The industrial model that dominates our nation’s agriculture – a model that neglects soils, reduces diversity, and relies too heavily on fertilizers and pesticides – makes US farms susceptible to climate impacts in several ways.  Rainfall patterns are changing. There are rising temperatures, more extreme heat, fewer sufficiently cool days during the winter, and more frequent cold-season thaws. Floods, droughts, changes in crop and livestock viability, and new pests, pathogens, and weed problems, and degraded soils are upon us. Business as usual won’t protect the future of our food supply, or the well-being of the farmers and communities that produce it. We must invest in local capacity and infrastructure.

Rural politics, climate change and the 2020 elections, Part I, Nation of Change, Dan Sisken, 5/30/19

Rural America is of critical importance for climate change. There is an ongoing crisis of small, family farms: a crisis that is largely due to the emergence of a highly extractive, corporate farming economy that has become increasingly powerful, displacing and absorbing the smaller farms that have always been the foundation for rural communities. As Big Ag has come to dominate the entire supply chain, from inputs such as seeds and fertilizers to products like soy, corn and meat, small farmers have increasingly lost bargaining power, which severely squeezes profit margins and drives many into bankruptcy. The solution is to reverse the balance of power between rural communities – particularly small farms – and the corporate giants that govern them, while promoting economic dynamism to build local wealth and restore the ecological balance to agriculture.

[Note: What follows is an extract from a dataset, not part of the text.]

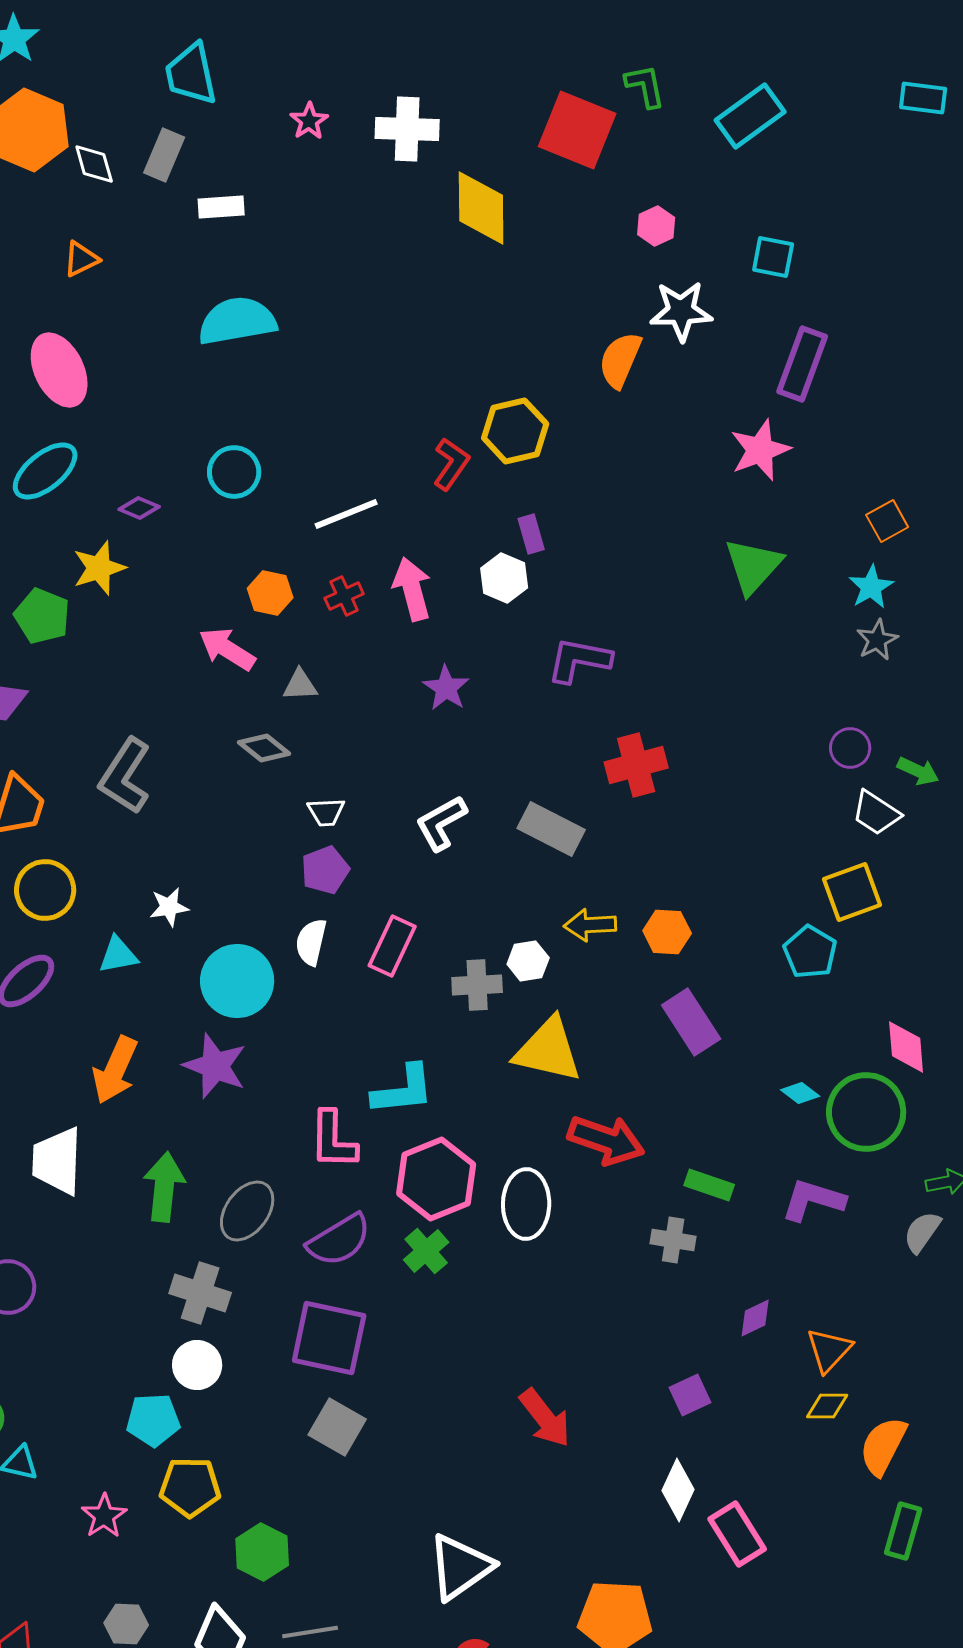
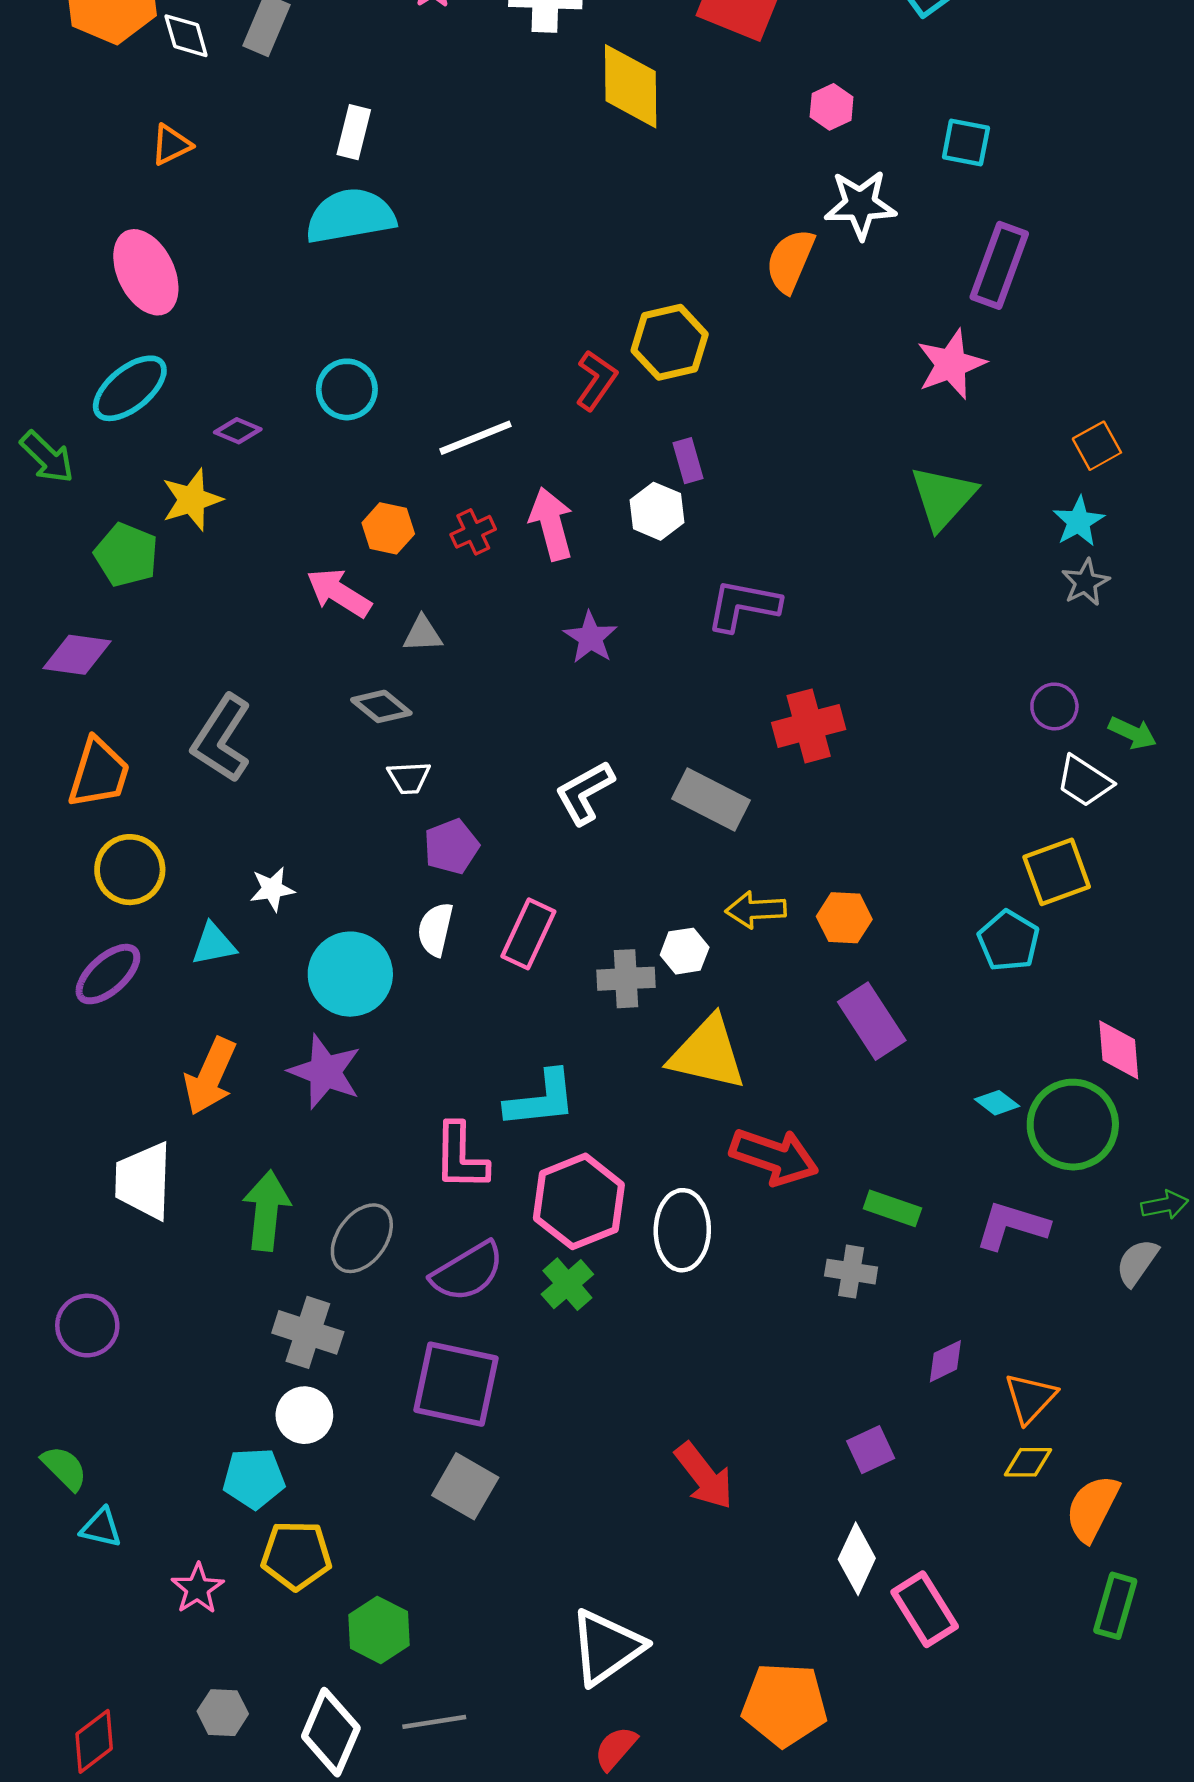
white rectangle: (221, 207) -> (354, 132), moved, turned -72
white trapezoid: (326, 812) -> (409, 778), moved

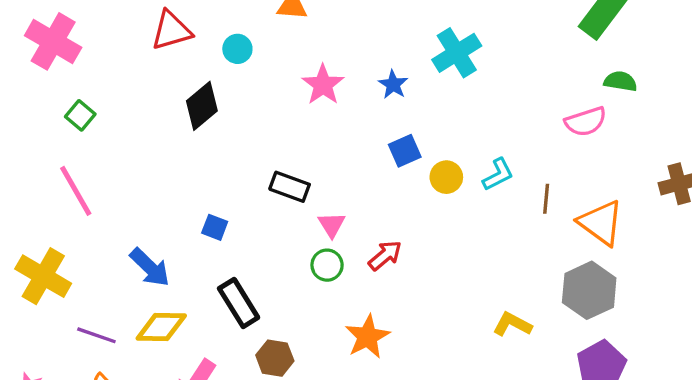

How a closed-door meeting shows farmers are waking up on climate change, Politico, Helena Bottemiller Evich, 12/9/19

Farmers and ranchers launched a working group to discuss climate change and how agriculture can help.  There is a growing recognition that farmers and ranchers should take control of the issue and make sure that any policy fixes work to their advantage. Food and agriculture companies are scrambling to meet consumer demands for more sustainably grown food. Maryland now leads the country in cover crops.  Farmer-led conversations.